ALLAN RAMSAY (1713-1784)
David Hume (1766)
Oil on canvas (76 x 63.5 cm)
Scottish National Portrait Gallery, Edinburgh
David Hume (1711-1776), eminent Scottish philosopher and historian, one of the greatest figures of the Enlightenment, son of Joseph Home of Ninewells and Catherine Falconer, attended the University of Edinburgh at the unusual age of twelve, at a time when fourteen was normal. At first, because of his family, he considered a career in law, but he came to have, in his own words “an insurmountable aversion to everything but the pursuits of Philosophy and general Learning”. He had little respect for the professors of his time, telling a friend in 1735 “there is nothing to learn from a professor, which is not to be met with in books” Not surprisingly he did not graduate but he was appointed Keeper of the Advocates’ Library at Edinburgh. His tenure there, and the access to research materials it provided resulted in Hume’s writing his six-volume History of England (1754-57) which became a bestseller and the standard history of England in its day. In 1757 he resigned as a consequence of the clerical interference in his liberal choice of books for the Library.
From 1763 to 1766 he served as Secretary to the British ambassador to the French court, Francis, 1st Earl of Hertford (1718-1794); returning to London in the company of Rousseau, to whom he offered protection in England. He remained in London until 1769 when he returned to Edinburgh where he died, unmarried in 1776. Hume was revered in his lifetime for his exemplary character and sweetness of nature. He has claims to be regarded as the greatest British thinker of the Enlightenment, as well as the supreme master of English prose if the 18th century.
In Ramsay’s portrait, Hume is shown in the scarlet, semi-military “uniform” he had been asked to wear on being appointed secretary to general St Clair’s Military Legation at Vienna and Turin. On being shown the portrait of Hume, which he had specially asked to see, George III remarked to Ramsay that, while he considered it a good likeness he thought the dress “rather too fine”, to which Ramsay wittingly replied “I wished posterity should see that one philosopher during your Majesty’s reign had a good coat upon his back”
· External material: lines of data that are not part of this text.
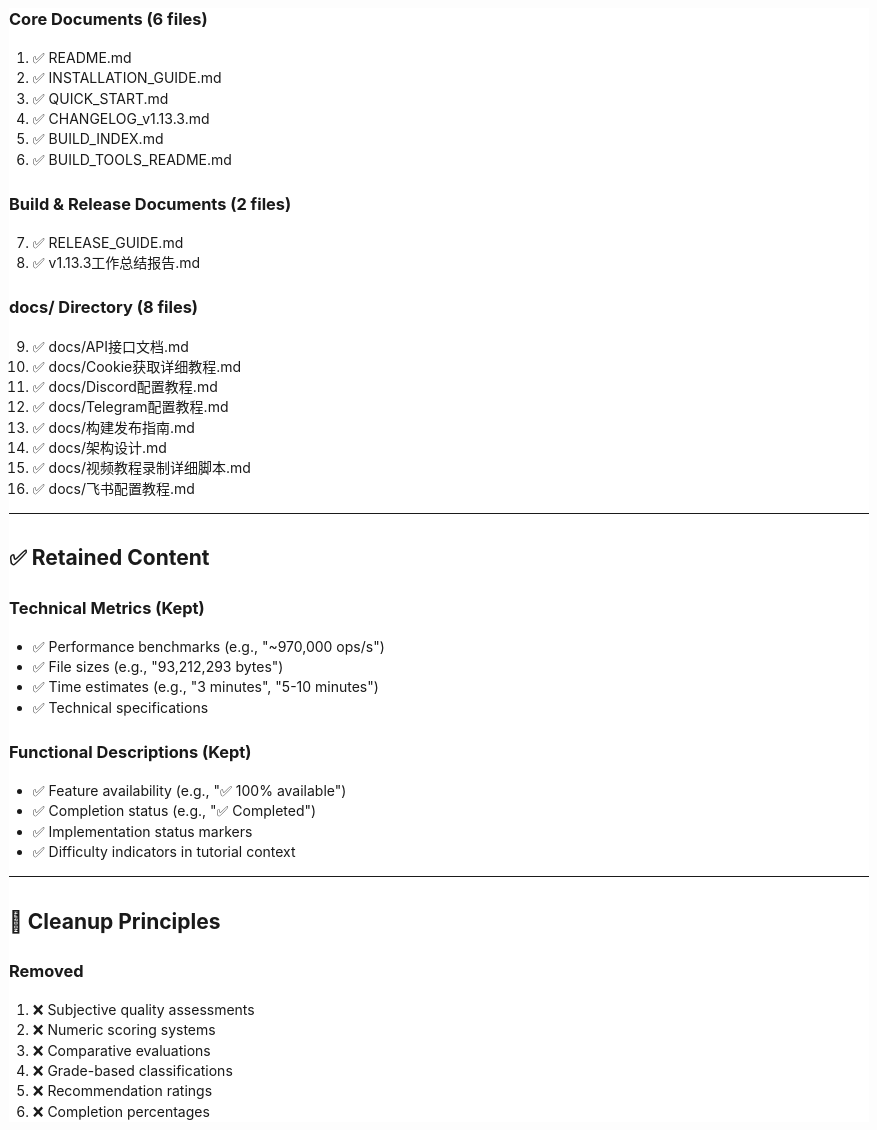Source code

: ### Core Documents (6 files)
1. ✅ README.md
2. ✅ INSTALLATION_GUIDE.md
3. ✅ QUICK_START.md
4. ✅ CHANGELOG_v1.13.3.md
5. ✅ BUILD_INDEX.md
6. ✅ BUILD_TOOLS_README.md

### Build & Release Documents (2 files)
7. ✅ RELEASE_GUIDE.md
8. ✅ v1.13.3工作总结报告.md

### docs/ Directory (8 files)
9. ✅ docs/API接口文档.md
10. ✅ docs/Cookie获取详细教程.md
11. ✅ docs/Discord配置教程.md
12. ✅ docs/Telegram配置教程.md
13. ✅ docs/构建发布指南.md
14. ✅ docs/架构设计.md
15. ✅ docs/视频教程录制详细脚本.md
16. ✅ docs/飞书配置教程.md

---

## ✅ Retained Content

### Technical Metrics (Kept)
- ✅ Performance benchmarks (e.g., "~970,000 ops/s")
- ✅ File sizes (e.g., "93,212,293 bytes")
- ✅ Time estimates (e.g., "3 minutes", "5-10 minutes")
- ✅ Technical specifications

### Functional Descriptions (Kept)
- ✅ Feature availability (e.g., "✅ 100% available")
- ✅ Completion status (e.g., "✅ Completed")
- ✅ Implementation status markers
- ✅ Difficulty indicators in tutorial context

---

## 🎯 Cleanup Principles

### Removed
1. ❌ Subjective quality assessments
2. ❌ Numeric scoring systems
3. ❌ Comparative evaluations
4. ❌ Grade-based classifications
5. ❌ Recommendation ratings
6. ❌ Completion percentages
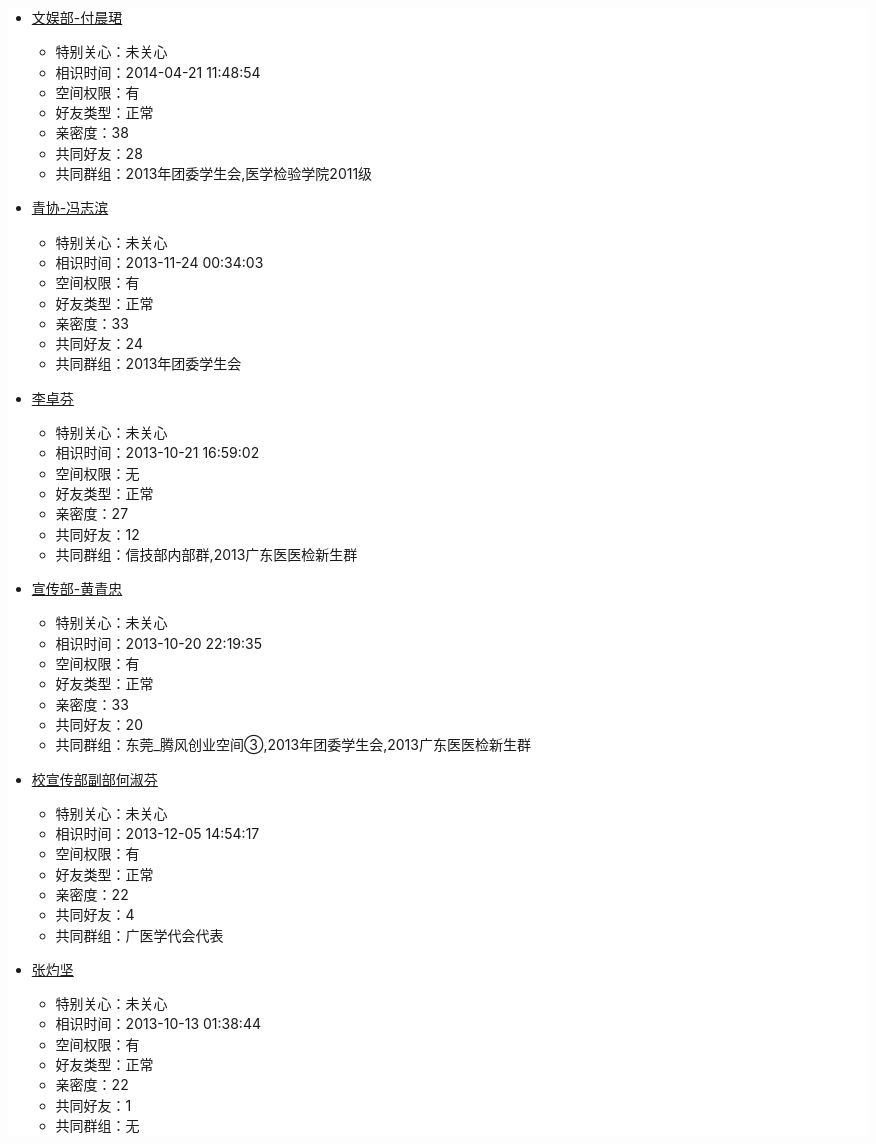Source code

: - [文娱部-付晨珺](https://user.qzone.qq.com/562814540)
	- 特别关心：未关心
	- 相识时间：2014-04-21 11:48:54
	- 空间权限：有
	- 好友类型：正常
	- 亲密度：38
	- 共同好友：28
	- 共同群组：2013年团委学生会,医学检验学院2011级

- [青协-冯志滨](https://user.qzone.qq.com/609328112)
	- 特别关心：未关心
	- 相识时间：2013-11-24 00:34:03
	- 空间权限：有
	- 好友类型：正常
	- 亲密度：33
	- 共同好友：24
	- 共同群组：2013年团委学生会

- [李卓芬](https://user.qzone.qq.com/616513628)
	- 特别关心：未关心
	- 相识时间：2013-10-21 16:59:02
	- 空间权限：无
	- 好友类型：正常
	- 亲密度：27
	- 共同好友：12
	- 共同群组：信技部内部群,2013广东医医检新生群

- [宣传部-黄青忠](https://user.qzone.qq.com/617997825)
	- 特别关心：未关心
	- 相识时间：2013-10-20 22:19:35
	- 空间权限：有
	- 好友类型：正常
	- 亲密度：33
	- 共同好友：20
	- 共同群组：东莞_腾风创业空间③,2013年团委学生会,2013广东医医检新生群

- [校宣传部副部何淑芬](https://user.qzone.qq.com/664150007)
	- 特别关心：未关心
	- 相识时间：2013-12-05 14:54:17
	- 空间权限：有
	- 好友类型：正常
	- 亲密度：22
	- 共同好友：4
	- 共同群组：广医学代会代表

- [张灼坚](https://user.qzone.qq.com/706979536)
	- 特别关心：未关心
	- 相识时间：2013-10-13 01:38:44
	- 空间权限：有
	- 好友类型：正常
	- 亲密度：22
	- 共同好友：1
	- 共同群组：无
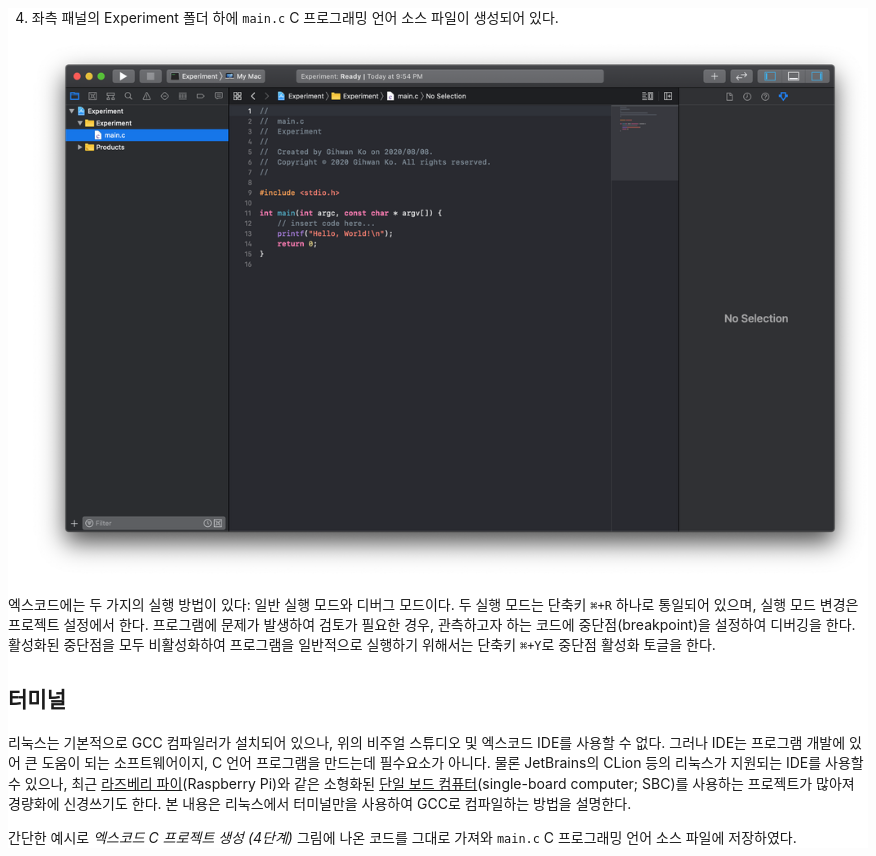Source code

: 4. 좌측 패널의 Experiment 폴더 하에 `main.c` C 프로그래밍 언어 소스 파일이 생성되어 있다.

    ![엑스코드 C 프로젝트 생성 (4단계)](/images/docs/c/c_xcode_project5.png)

엑스코드에는 두 가지의 실행 방법이 있다: 일반 실행 모드와 디버그 모드이다. 두 실행 모드는 단축키 `⌘+R` 하나로 통일되어 있으며, 실행 모드 변경은 프로젝트 설정에서 한다. 프로그램에 문제가 발생하여 검토가 필요한 경우, 관측하고자 하는 코드에 중단점(breakpoint)을 설정하여 디버깅을 한다. 활성화된 중단점을 모두 비활성화하여 프로그램을 일반적으로 실행하기 위해서는 단축키 `⌘+Y`로 중단점 활성화 토글을 한다.

## 터미널
리눅스는 기본적으로 GCC 컴파일러가 설치되어 있으나, 위의 비주얼 스튜디오 및 엑스코드 IDE를 사용할 수 없다. 그러나 IDE는 프로그램 개발에 있어 큰 도움이 되는 소프트웨어이지, C 언어 프로그램을 만드는데 필수요소가 아니다.  물론 JetBrains의 CLion 등의 리눅스가 지원되는 IDE를 사용할 수 있으나, 최근 [라즈베리 파이](https://ko.wikipedia.org/wiki/라즈베리_파이)(Raspberry Pi)와 같은 소형화된 [단일 보드 컴퓨터](https://ko.wikipedia.org/wiki/단일_보드_컴퓨터)(single-board computer; SBC)를 사용하는 프로젝트가 많아져 경량화에 신경쓰기도 한다. 본 내용은 리눅스에서 터미널만을 사용하여 GCC로 컴파일하는 방법을 설명한다.

간단한 예시로 *엑스코드 C 프로젝트 생성 (4단계)* 그림에 나온 코드를 그대로 가져와 `main.c` C 프로그래밍 언어 소스 파일에 저장하였다.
The inclusion in the picture of a volume of Tacitus pays tribute to Hume’s eminence as a historian; the other volume, which we should expect to bear the name of an ancient philosopher, but which is unidentified by title or author, must have been intended to allude to Hume’s own philosophical distinction; and that Ramsay set out to portray his friend principally as a philosopher is suggested by the character of the picture as a whole, as well as being supported by the anecdote concerning George III just cited.
Hume’s features would doubtless have presented a problem to any portrait painter, to judge at any rate from Lord Charlemont’s description: “Nature, I believe never formed any man more unlike his real character than David Hume… His face was broad and fat, his mouth wide and without any other expression than that of imbecility. His eyes vacant and spiritless…” Whatever Lord Charlemont may have felt about Hume’s physical appearance Ramsay created out of it a compelling image of philosophical detachment and intellectual power. The deep shadows bathing the lower part of the figure and the modulations of dark tone that model the features reflect Ramsay’s study of Rembrandt.